WRITTEN PROBLEM >> Copy the rows from the line with "line at (198, 666): present -> none" to the line with "line at (252, 1720): solid -> dashed", replacing each "dashed" with "dotted" and changing nothing else.

Dataset excerpt

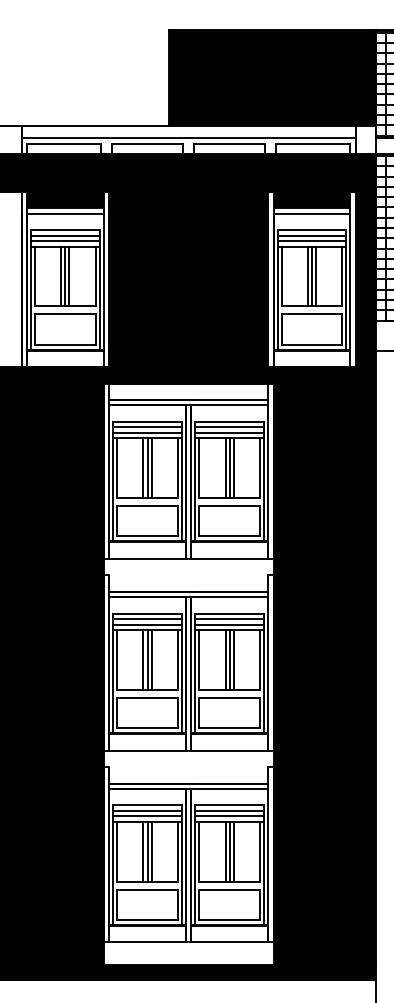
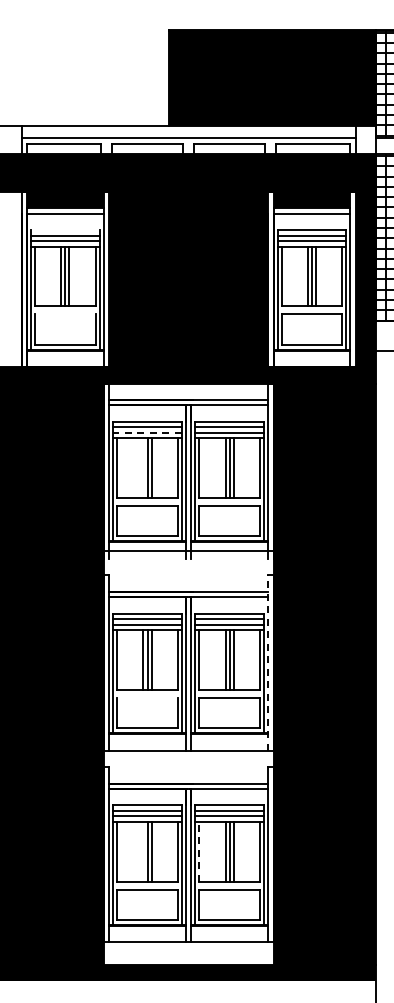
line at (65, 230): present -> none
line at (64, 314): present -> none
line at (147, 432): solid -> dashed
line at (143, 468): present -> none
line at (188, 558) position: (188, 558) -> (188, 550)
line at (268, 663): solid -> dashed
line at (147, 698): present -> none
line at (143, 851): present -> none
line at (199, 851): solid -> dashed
* * *
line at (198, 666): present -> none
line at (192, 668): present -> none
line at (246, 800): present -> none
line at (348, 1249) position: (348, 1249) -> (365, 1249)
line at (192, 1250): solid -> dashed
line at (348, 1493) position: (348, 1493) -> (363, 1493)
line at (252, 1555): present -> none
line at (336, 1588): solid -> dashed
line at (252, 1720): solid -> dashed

COMPLETE RESPONSE >>
line at (198, 666): present -> none
line at (192, 668): present -> none
line at (246, 800): present -> none
line at (348, 1249) position: (348, 1249) -> (365, 1249)
line at (192, 1250): solid -> dotted
line at (348, 1493) position: (348, 1493) -> (363, 1493)
line at (252, 1555): present -> none
line at (336, 1588): solid -> dotted
line at (252, 1720): solid -> dotted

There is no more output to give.